AIM OF THE EXERCISE: Reproduce every one of the records below verbatim, keeping each line unchanged.

[STORED DATA — start]

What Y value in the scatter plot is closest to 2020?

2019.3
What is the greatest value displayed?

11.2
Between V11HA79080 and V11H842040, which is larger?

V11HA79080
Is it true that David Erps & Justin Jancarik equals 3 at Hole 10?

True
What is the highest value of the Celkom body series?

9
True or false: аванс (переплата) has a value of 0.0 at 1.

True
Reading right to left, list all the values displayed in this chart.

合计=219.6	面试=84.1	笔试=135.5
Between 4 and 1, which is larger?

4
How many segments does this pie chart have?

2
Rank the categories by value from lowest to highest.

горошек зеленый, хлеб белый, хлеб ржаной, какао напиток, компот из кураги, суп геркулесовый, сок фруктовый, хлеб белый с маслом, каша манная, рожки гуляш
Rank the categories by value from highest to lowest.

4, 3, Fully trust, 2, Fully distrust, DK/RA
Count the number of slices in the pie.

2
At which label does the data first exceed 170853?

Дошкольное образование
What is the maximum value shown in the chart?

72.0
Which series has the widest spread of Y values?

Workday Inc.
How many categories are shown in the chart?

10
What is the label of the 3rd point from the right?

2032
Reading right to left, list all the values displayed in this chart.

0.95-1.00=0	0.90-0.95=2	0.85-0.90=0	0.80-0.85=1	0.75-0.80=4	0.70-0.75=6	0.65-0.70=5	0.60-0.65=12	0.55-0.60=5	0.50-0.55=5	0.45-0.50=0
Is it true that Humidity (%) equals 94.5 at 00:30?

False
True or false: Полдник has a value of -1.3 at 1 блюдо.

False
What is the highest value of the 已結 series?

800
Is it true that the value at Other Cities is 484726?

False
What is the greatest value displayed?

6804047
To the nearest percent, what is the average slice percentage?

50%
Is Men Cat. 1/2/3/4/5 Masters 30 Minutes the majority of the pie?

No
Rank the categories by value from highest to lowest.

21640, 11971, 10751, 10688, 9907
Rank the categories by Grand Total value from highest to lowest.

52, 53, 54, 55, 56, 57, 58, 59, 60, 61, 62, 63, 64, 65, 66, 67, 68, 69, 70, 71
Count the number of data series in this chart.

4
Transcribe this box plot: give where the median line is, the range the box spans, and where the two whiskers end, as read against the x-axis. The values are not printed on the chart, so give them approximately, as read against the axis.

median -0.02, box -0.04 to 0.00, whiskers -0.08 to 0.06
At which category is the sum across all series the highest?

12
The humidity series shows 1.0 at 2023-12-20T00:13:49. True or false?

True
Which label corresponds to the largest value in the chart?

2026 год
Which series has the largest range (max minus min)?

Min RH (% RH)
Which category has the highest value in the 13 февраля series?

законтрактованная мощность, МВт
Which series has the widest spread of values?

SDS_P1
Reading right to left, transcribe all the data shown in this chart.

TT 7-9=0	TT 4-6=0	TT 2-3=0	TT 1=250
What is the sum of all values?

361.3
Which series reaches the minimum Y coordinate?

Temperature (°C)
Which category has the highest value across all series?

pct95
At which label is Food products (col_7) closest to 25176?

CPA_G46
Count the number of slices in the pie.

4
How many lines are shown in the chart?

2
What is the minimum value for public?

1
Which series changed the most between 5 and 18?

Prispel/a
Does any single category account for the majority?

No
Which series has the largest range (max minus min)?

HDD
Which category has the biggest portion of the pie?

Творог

[STORED DATA — finish]

YOUR SOLUTION:
What Y value in the scatter plot is closest to 2020?

2019.3
What is the greatest value displayed?

11.2
Between V11HA79080 and V11H842040, which is larger?

V11HA79080
Is it true that David Erps & Justin Jancarik equals 3 at Hole 10?

True
What is the highest value of the Celkom body series?

9
True or false: аванс (переплата) has a value of 0.0 at 1.

True
Reading right to left, list all the values displayed in this chart.

合计=219.6	面试=84.1	笔试=135.5
Between 4 and 1, which is larger?

4
How many segments does this pie chart have?

2
Rank the categories by value from lowest to highest.

горошек зеленый, хлеб белый, хлеб ржаной, какао напиток, компот из кураги, суп геркулесовый, сок фруктовый, хлеб белый с маслом, каша манная, рожки гуляш
Rank the categories by value from highest to lowest.

4, 3, Fully trust, 2, Fully distrust, DK/RA
Count the number of slices in the pie.

2
At which label does the data first exceed 170853?

Дошкольное образование
What is the maximum value shown in the chart?

72.0
Which series has the widest spread of Y values?

Workday Inc.
How many categories are shown in the chart?

10
What is the label of the 3rd point from the right?

2032
Reading right to left, list all the values displayed in this chart.

0.95-1.00=0	0.90-0.95=2	0.85-0.90=0	0.80-0.85=1	0.75-0.80=4	0.70-0.75=6	0.65-0.70=5	0.60-0.65=12	0.55-0.60=5	0.50-0.55=5	0.45-0.50=0
Is it true that Humidity (%) equals 94.5 at 00:30?

False
True or false: Полдник has a value of -1.3 at 1 блюдо.

False
What is the highest value of the 已結 series?

800
Is it true that the value at Other Cities is 484726?

False
What is the greatest value displayed?

6804047
To the nearest percent, what is the average slice percentage?

50%
Is Men Cat. 1/2/3/4/5 Masters 30 Minutes the majority of the pie?

No
Rank the categories by value from highest to lowest.

21640, 11971, 10751, 10688, 9907
Rank the categories by Grand Total value from highest to lowest.

52, 53, 54, 55, 56, 57, 58, 59, 60, 61, 62, 63, 64, 65, 66, 67, 68, 69, 70, 71
Count the number of data series in this chart.

4
Transcribe this box plot: give where the median line is, the range the box spans, and where the two whiskers end, as read against the x-axis. The values are not printed on the chart, so give them approximately, as read against the axis.

median -0.02, box -0.04 to 0.00, whiskers -0.08 to 0.06
At which category is the sum across all series the highest?

12
The humidity series shows 1.0 at 2023-12-20T00:13:49. True or false?

True
Which label corresponds to the largest value in the chart?

2026 год
Which series has the largest range (max minus min)?

Min RH (% RH)
Which category has the highest value in the 13 февраля series?

законтрактованная мощность, МВт
Which series has the widest spread of values?

SDS_P1
Reading right to left, transcribe all the data shown in this chart.

TT 7-9=0	TT 4-6=0	TT 2-3=0	TT 1=250
What is the sum of all values?

361.3
Which series reaches the minimum Y coordinate?

Temperature (°C)
Which category has the highest value across all series?

pct95
At which label is Food products (col_7) closest to 25176?

CPA_G46
Count the number of slices in the pie.

4
How many lines are shown in the chart?

2
What is the minimum value for public?

1
Which series changed the most between 5 and 18?

Prispel/a
Does any single category account for the majority?

No
Which series has the largest range (max minus min)?

HDD
Which category has the biggest portion of the pie?

Творог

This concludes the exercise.